Informally, at a high-level, what does it mean for a language to be in \(\mathsf{NP}\)?

Give an example of a language in \(\mathsf{NP}\) and at a high level explain why it is in \(\mathsf{NP}\).

What are the things you need to show in order to formally argue that a language \(L\) is in \(\mathsf{NP}\)?

Why is the complexity class \(\mathsf{NP}\) named “Non-deterministic polynomial time”?

True or false: Every language in \(\mathsf{NP}\) is decidable.

True or false: Any finite language is in \(\mathsf{NP}\).

True or false: \(\{0,1\}^* \in \mathsf{NP}\).

True or false: \(\{0^k1^k : k \in \mathbb N\} \in \mathsf{NP}\).

Explain why \(\mathsf{P}\) is contained in \(\mathsf{NP}\).

True or false: If there is a polynomial-time algorithm for 3COL, then \(\mathsf{P}= \mathsf{NP}\).

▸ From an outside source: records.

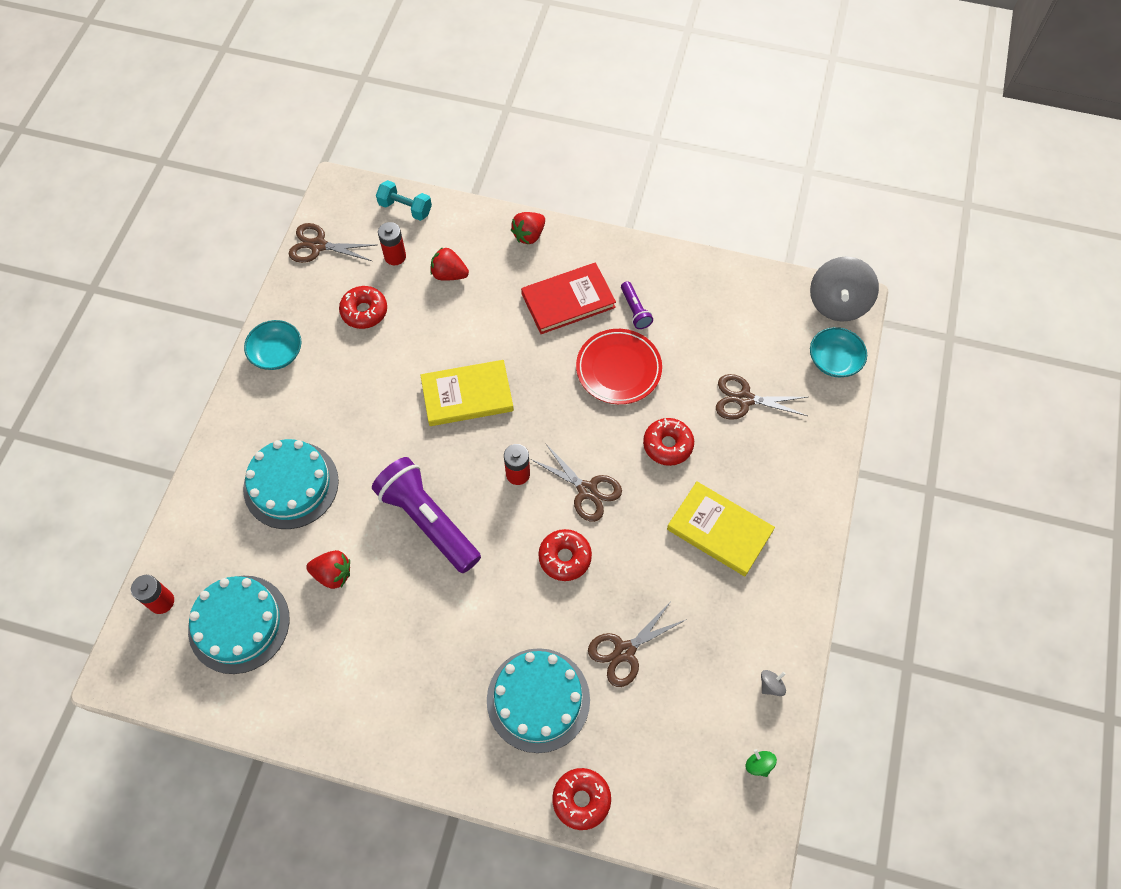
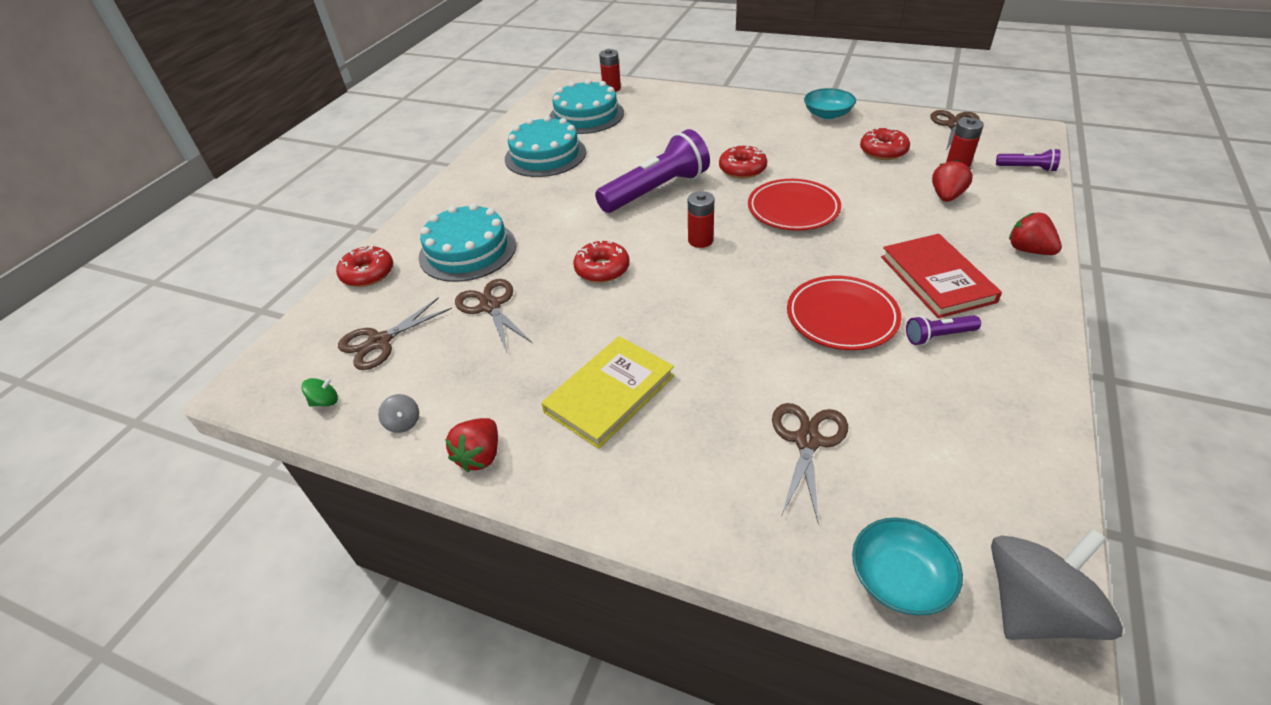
camera: 100 degrees right, 20 degrees down
(291, 485) = (699, 127): turquoise cake -> turquoise cake (545, 155)
(333, 574) = (616, 149): red strawberry -> red strawberry (480, 456)
(405, 208) = (1026, 168): turquoise dumbbell -> purple flashlight
(467, 395) = (793, 209): yellow book -> red plate
(587, 490) = (676, 286): brown scissors -> brown scissors (379, 342)
(667, 445) = (733, 354): red donut -> red donut (742, 169)
(837, 303) = (1034, 608): grey spinning top -> grey spinning top turned 120 degrees clockwise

True or false: HALTS is \(\mathsf{NP}\)-complete.

Explain why \(\mathsf{NP}\) is contained in \(\mathsf{EXP}\).

State the Cook-Levin Theorem and explain its significance.

Let \(L \subseteq \Sigma^*\), and define its complement \(\overline{L} = \{w \in \Sigma^* : w \not\in L\}\). Define \(\textsf{coNP} = \{L \subseteq \Sigma^* : \overline{L} \in \mathsf{NP}\}\). True or false: If \(\textsf{coNP} \neq \mathsf{NP}\), then \(\mathsf{P}\neq \mathsf{NP}\).

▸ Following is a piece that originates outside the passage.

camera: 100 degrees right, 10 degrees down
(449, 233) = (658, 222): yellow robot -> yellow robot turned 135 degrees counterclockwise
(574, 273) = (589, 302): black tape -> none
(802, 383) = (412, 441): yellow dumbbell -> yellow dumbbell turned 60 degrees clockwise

True or false: If every language in \(\mathsf{NP}\) is \(\mathsf{NP}\)-complete (under Cook reductions) then \(\mathsf{P}= \mathsf{NP}\).

True or false: If \(\mathsf{P}= \mathsf{NP}\) then every language in \(\mathsf{NP}\) is \(\mathsf{NP}\)-complete (under Cook reductions).

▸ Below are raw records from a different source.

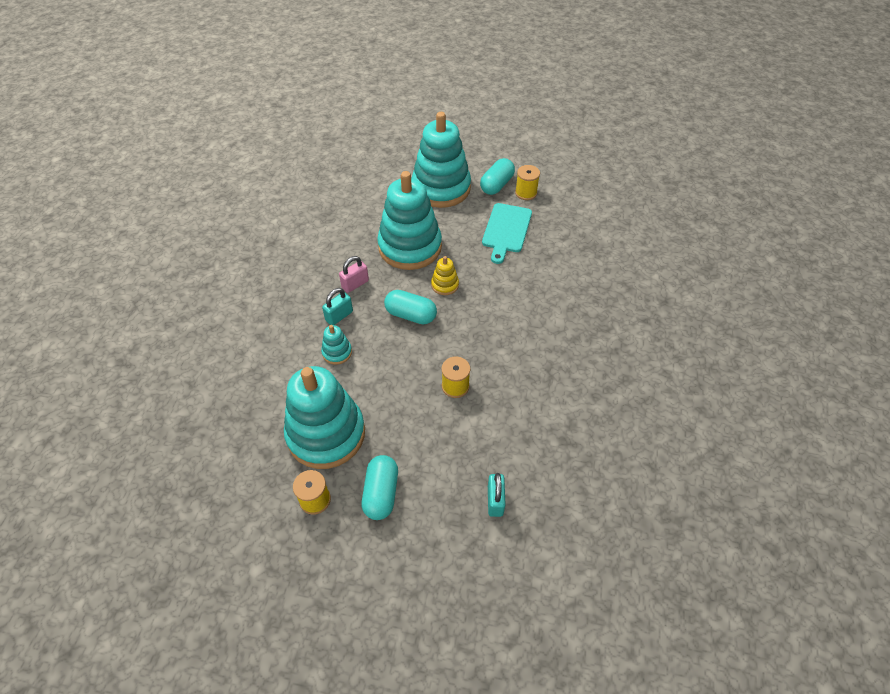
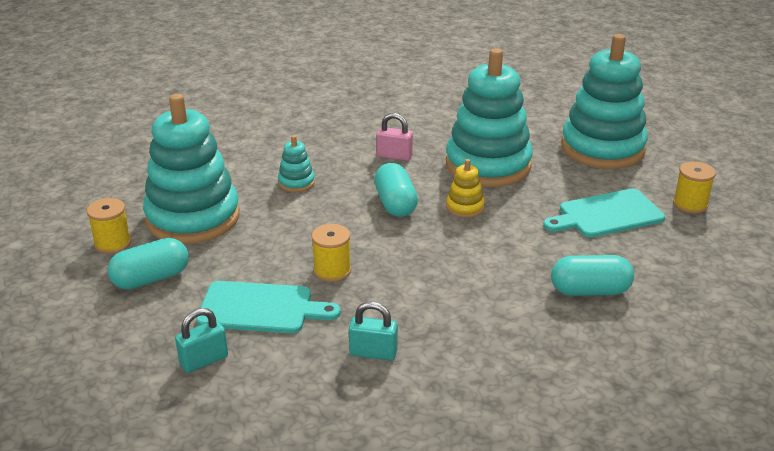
camera: 55 degrees right, 20 degrees down
(339, 316) = (342, 165): turquoise padlock -> turquoise padlock (373, 353)
(464, 443) = (261, 308): none -> turquoise cutting board
(496, 185) = (668, 180): turquoise capsule -> turquoise capsule (590, 291)

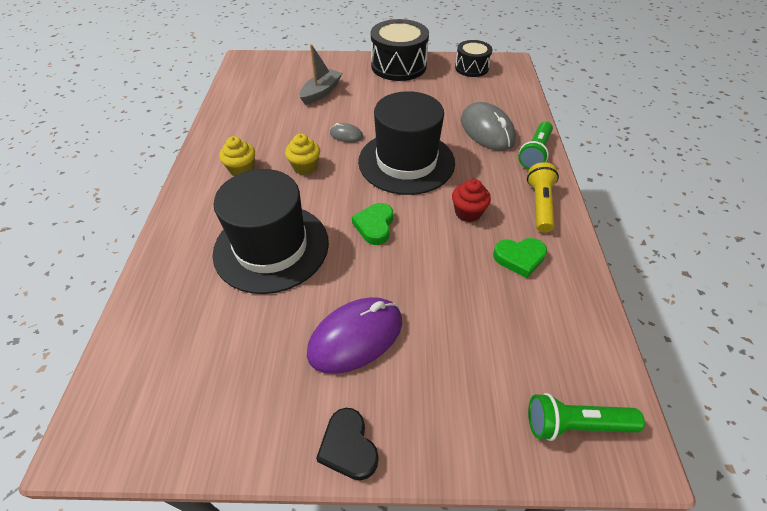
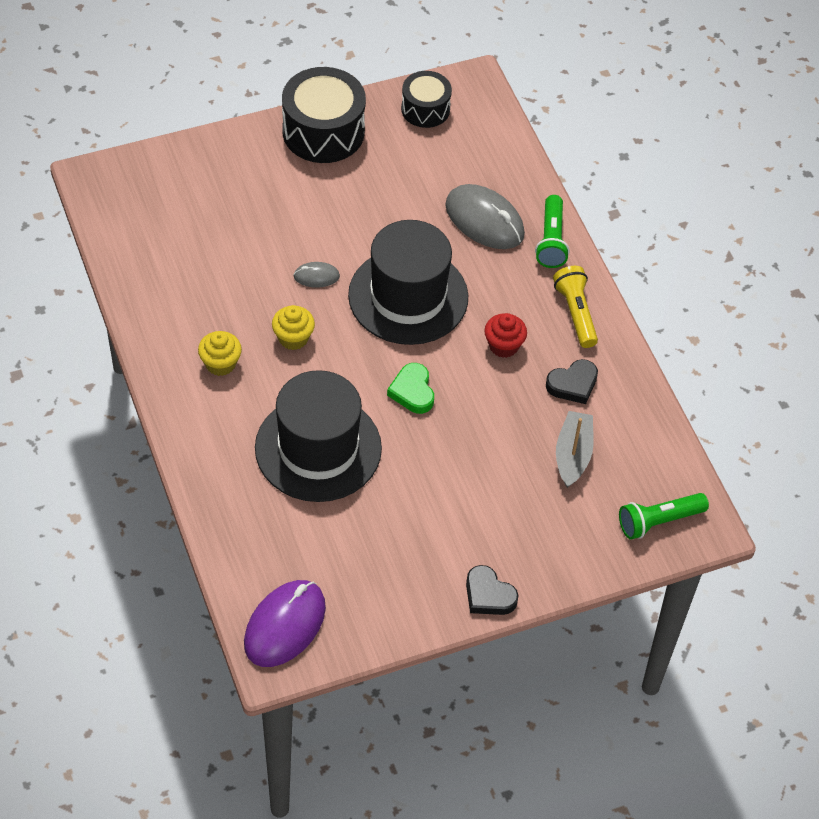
camera: 25 degrees left, 5 degrees up
(321, 92) = (243, 212): grey boat -> grey boat (573, 455)
(355, 337) = (451, 509): purple mouse -> purple mouse (284, 625)
(519, 258) = (573, 384): green heart -> black heart

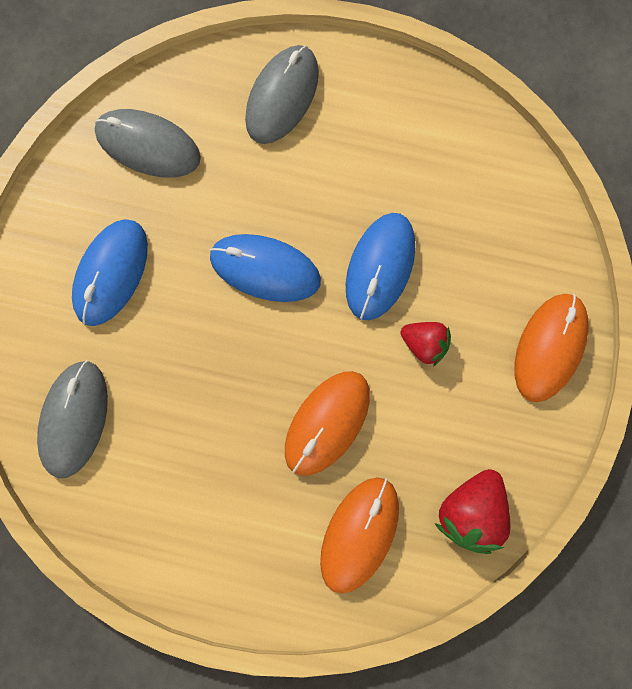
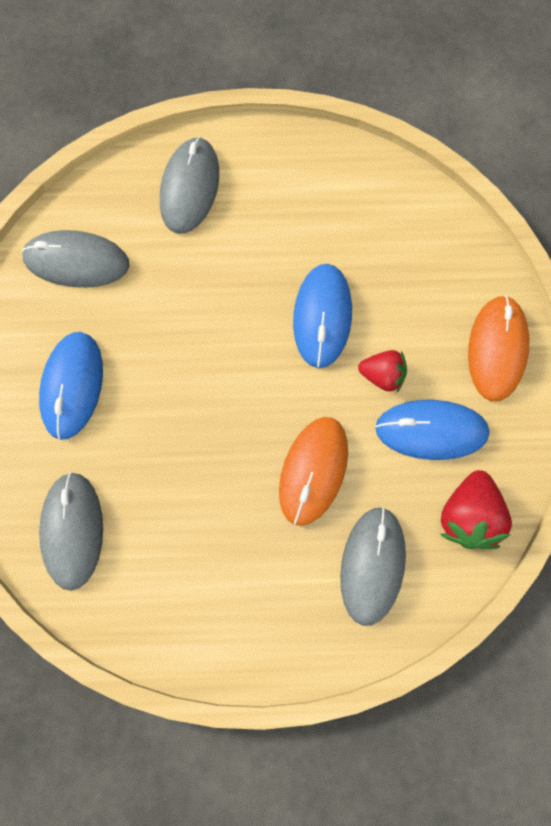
camera: 15 degrees left, 5 degrees down
(265, 269) = (216, 345): blue mouse -> blue mouse (431, 430)
(359, 534) = (372, 565): orange mouse -> grey mouse

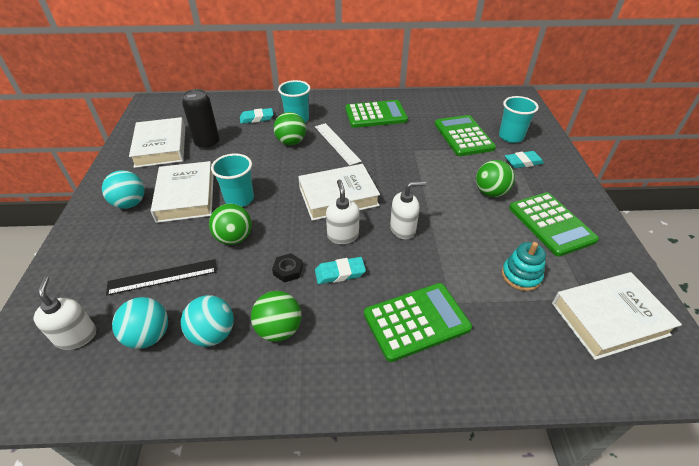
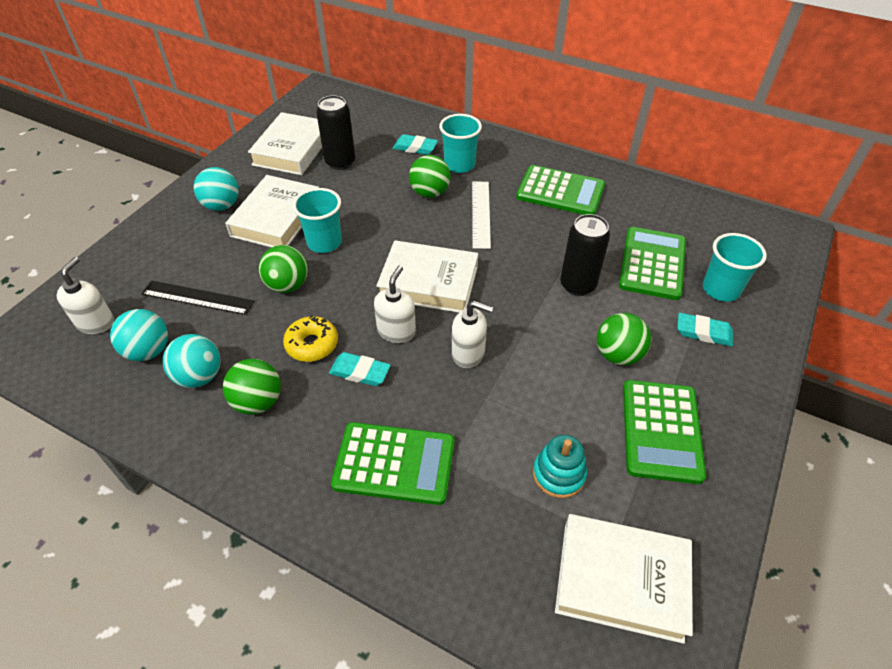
camera: 30 degrees right, 5 degrees up
(288, 270) = (312, 344): black nut -> yellow donut
(433, 163) = (577, 285): none -> black can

True or false: For any two \(\mathsf{NP}\)-complete languages \(A\) and \(B\), there is a Cook reduction from \(A\) to \(B\).

True or false: Let \(L = \{0^k1^k : k \in \mathbb N\}\). There is a Karp reduction from \(L\) to 3COL.

Assume \(\mathsf{P}\neq \mathsf{NP}\). Does 2COL Karp reduce to 3COL?

Assume \(\mathsf{P}\neq \mathsf{NP}\). Does 3COL Karp reduce to 2COL?

Non-deterministic polynomial time is one of the most important definitions in the course. The formal definition is not easy to understand at first since it has several layers. Take your time to really digest it, and be careful with the order of quantifiers.

When we ask you to show that a language is in \(\mathsf{NP}\), we expect you to use the formal definition of \(\mathsf{NP}\). Your proofs should resemble the proofs presented in this chapter.

It is guaranteed that you will see an \(\mathsf{NP}\)-completeness proof in the homework and exam. In this course, your reductions establishing \(\mathsf{NP}\)-hardness must be Karp reductions. This chapter contains various such arguments, and we expect your own arguments to follow a similar structure. As usual, do not fall in the trap of memorizing templates. Focus on understanding why the proofs are structured the way they are.